Find the equation of a hyperbola with foci $\displaystyle (\text{-}3,\text{-}1)$ and $\displaystyle (\text{-}3,9)$

and asymptotes: .$\displaystyle y\:=\:\text{-}\tfrac{3}{4}x+\tfrac{7}{4}$ and $\displaystyle y\:=\:\tfrac{3}{4}x+\tfrac{25}{4}$

Since the foci are oriented vertically, the hyperbola is "vertical": .$\displaystyle \begin{array}{c}\cup \\ \cap \end{array}$

Its general equation is: .$\displaystyle \frac{(y-k)^2}{b^2} - \frac{(x-h)^2}{a^2} \:=\:1$

. . where $\displaystyle (h,k)$ is the center and $\displaystyle \pm\tfrac{b}{a}$ is the slope of the asymptotes.
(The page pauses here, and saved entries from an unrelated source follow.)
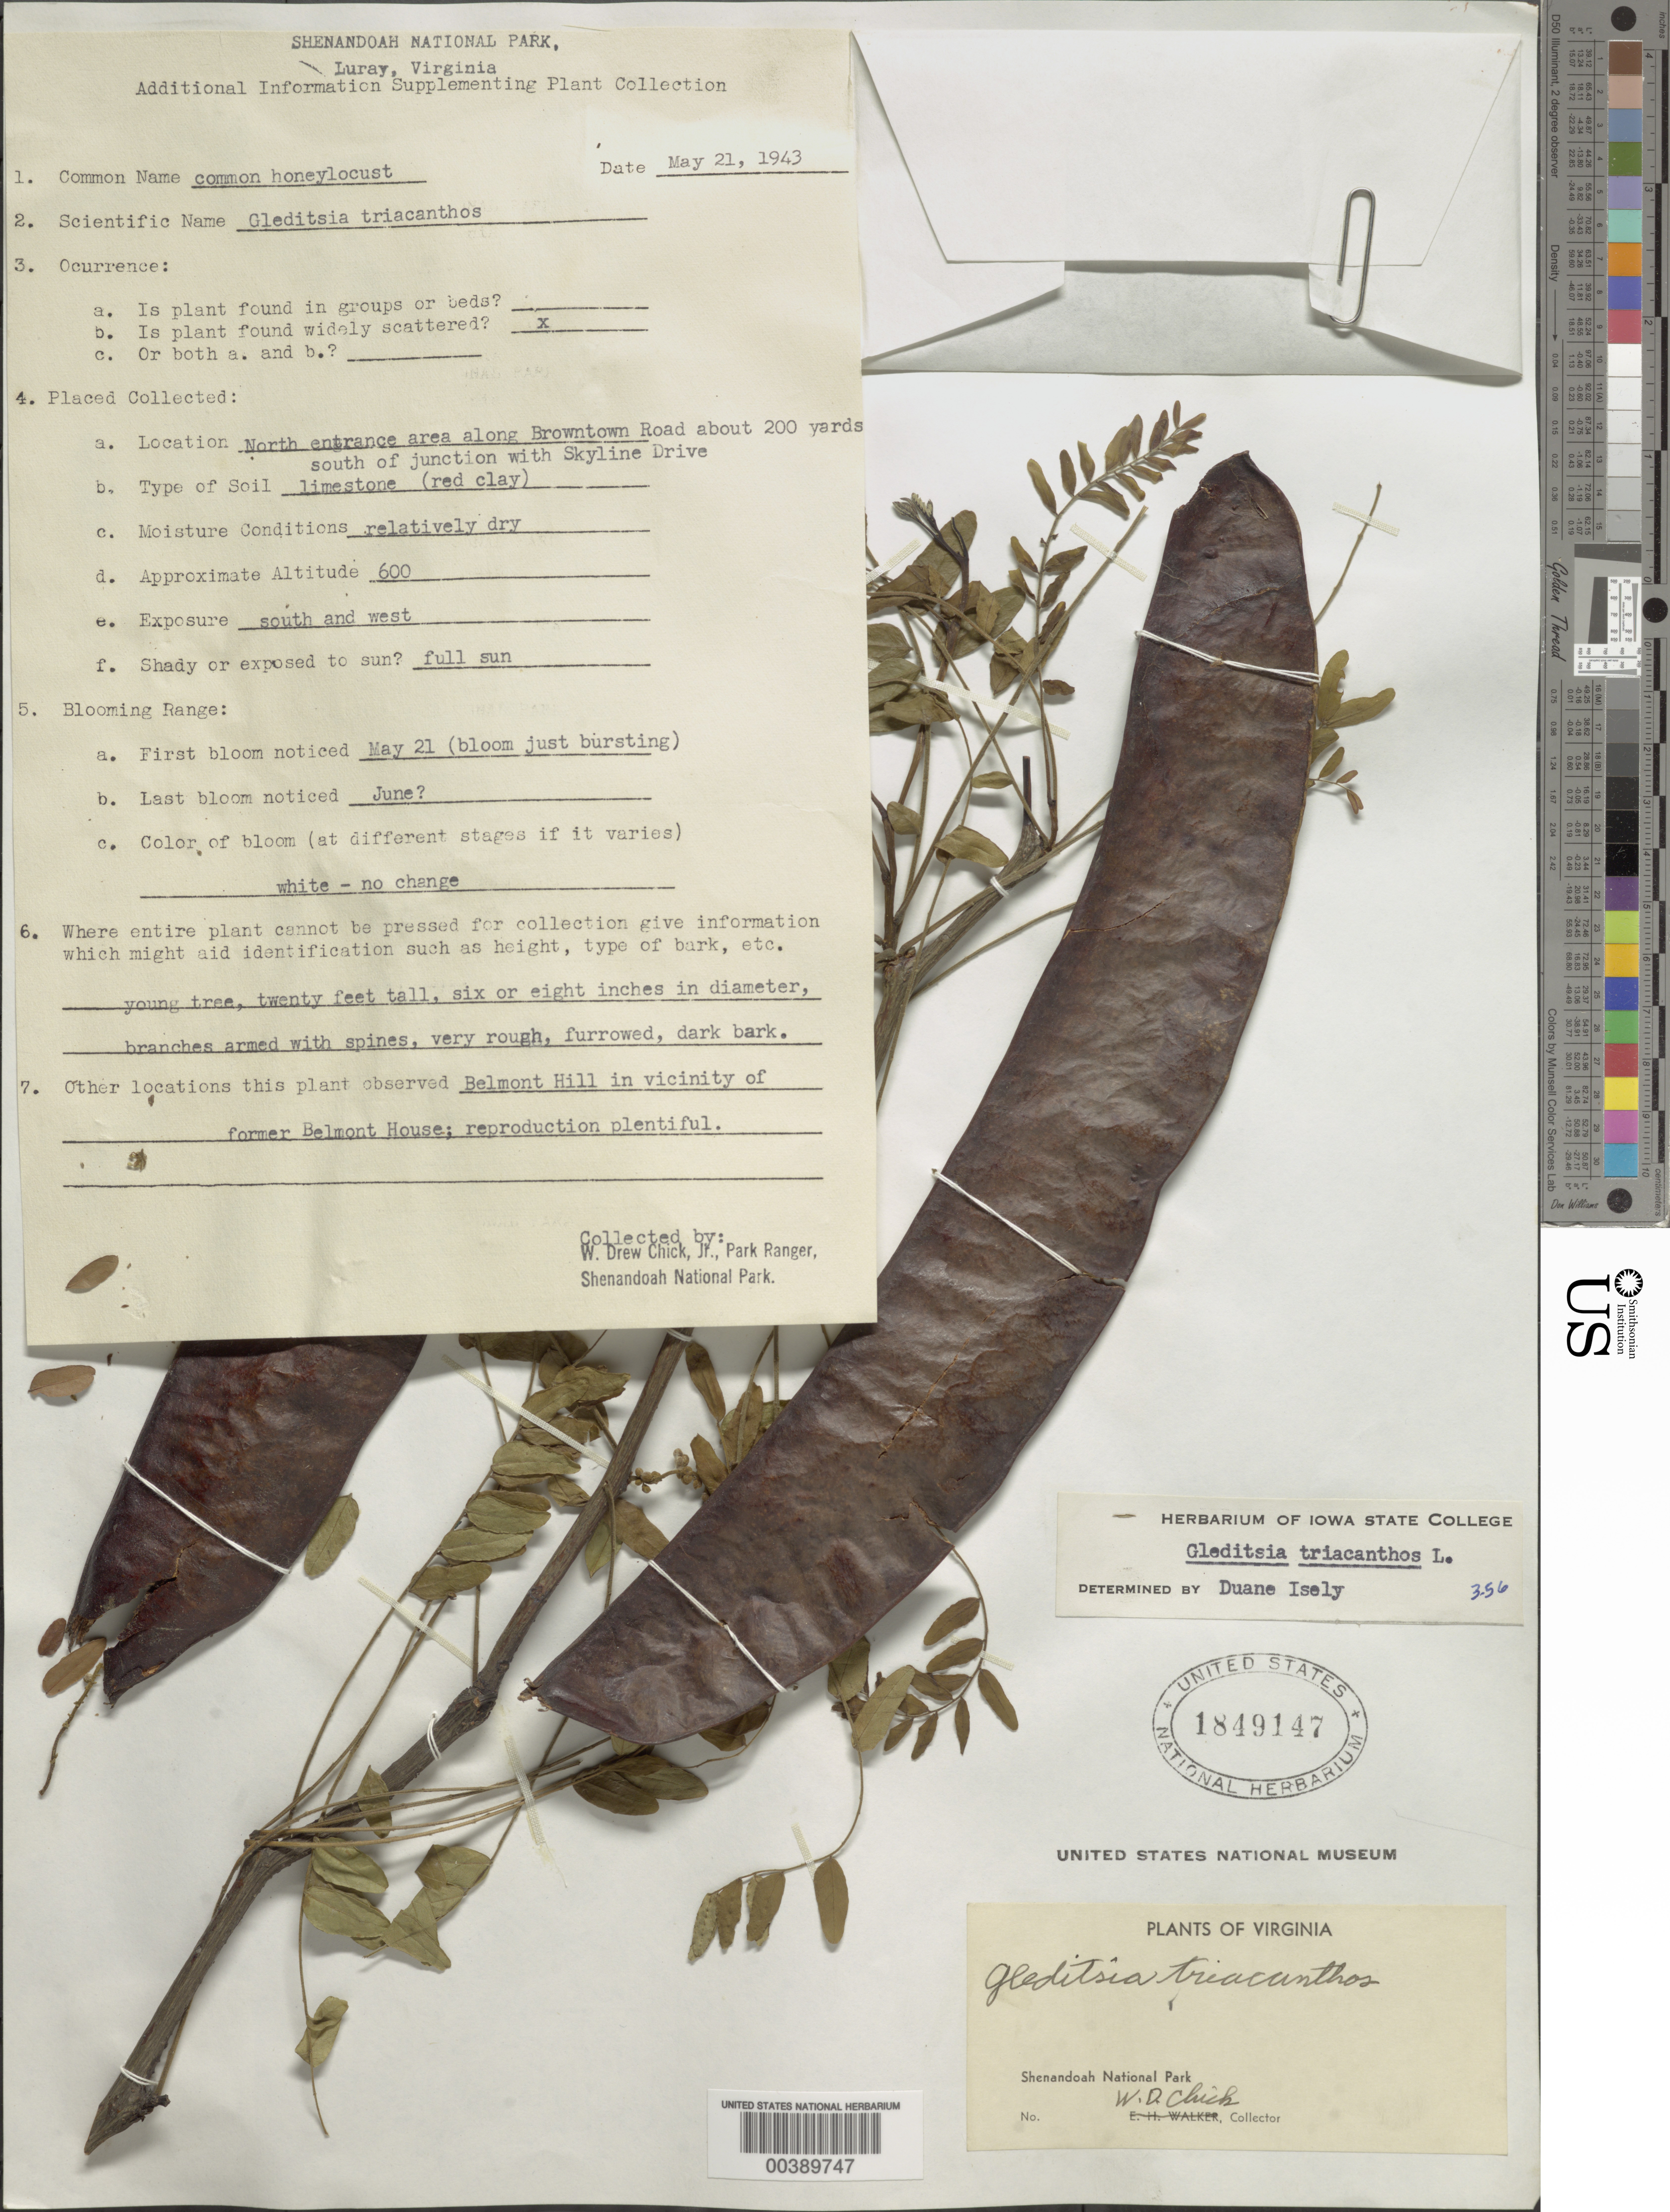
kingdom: Plantae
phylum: Tracheophyta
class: Magnoliopsida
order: Fabales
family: Fabaceae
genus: Gleditsia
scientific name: Gleditsia triacanthos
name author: L.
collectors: W. Chick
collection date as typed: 21 May 1943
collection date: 1943-05-21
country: United States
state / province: Virginia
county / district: Warren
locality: Shenandoah National Park; N entrance area along Browntown Road about 200 yards S of junction of US 340 and Skyline Drive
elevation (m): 183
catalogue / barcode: US 1849147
The foci are $\displaystyle (\text{-}3,\text{-}1)$ and $\displaystyle (\text{-}3,9)$.

The center is the midpoint: .$\displaystyle (h,k) \:=\:(\text{-}3,4).$

The slope of the asymptotes is: .$\displaystyle \pm\frac{b}{a} \:=\:\pm\frac{3}{4}$

Hence: .$\displaystyle a = 4.\;b = 3$

Got it?

Re: Finding equation of hyperbola from asymptotes and foci

Thank you very much guys, I used romsek's link and the content on that site helped me heaps!